Há o período de residência, com bolsa e contribuição modesta. Há os primeiros anos de atuação, com renda crescente e recolhimento irregular quando há atuação como autônomo. Há a fase de maturidade, com vínculos simultâneos e contribuições próximas ao teto. E há, em muitos casos, uma redução no fim da carreira, quando o médico diminui plantões.
Cada um desses trechos entra ou sai da média conforme a regra escolhida, e o descarte dos 20% menores altera o resultado de forma pouco intuitiva.
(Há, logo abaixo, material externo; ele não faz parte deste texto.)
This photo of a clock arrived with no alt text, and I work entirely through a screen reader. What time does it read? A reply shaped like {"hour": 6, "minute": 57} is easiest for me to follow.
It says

É por isso que a resposta correta para essa frente não vem de leitura de tese: vem de cálculo com os números reais do CNIS.
Os erros mais comuns
- Apresentar a regra definitiva como automaticamente melhor, sem fazer a comparação.
- Ignorar o recurso extraordinário pendente e tratar o tema como definitivo.
- Analisar o Tema 999 isolado, sem verificar a concomitância de vínculos no mesmo período.
- Não conferir a data de ingresso no sistema, requisito expresso da tese.
- Deixar a prescrição consumir meses de diferença enquanto se decide se vale calcular.
Perguntas frequentes
Qual a diferença entre regra definitiva e regra de transição?
A regra definitiva do art. 29 da Lei 8.213/91 considera a média dos maiores salários de contribuição correspondentes a 80% de todo o período contributivo. A regra de transição do art. 3º da Lei 9.876/99 limita esse período ao que se seguiu a julho de 1994, para quem já era filiado.
Quem pode ser alcançado pelo Tema 999?
Segurados que ingressaram no sistema até o dia anterior à publicação da Lei 9.876/99 e cujo cálculo pela regra definitiva seja mais favorável do que o obtido pela regra de transição. A comparação é individual e depende do histórico de contribuições.
A tese já é definitiva?
Não. Há acórdão publicado e recurso extraordinário pendente sobre o tema. Isso significa que a orientação pode ser alterada, e o risco precisa ser considerado na decisão de ajuizar agora ou aguardar.
Por que a regra definitiva não é sempre melhor?
Porque ela considera todo o período contributivo, incluindo contribuições antigas e baixas. Para quem tinha contribuições modestas antes de 1994, incluir esse período pode reduzir a média em vez de aumentá-la.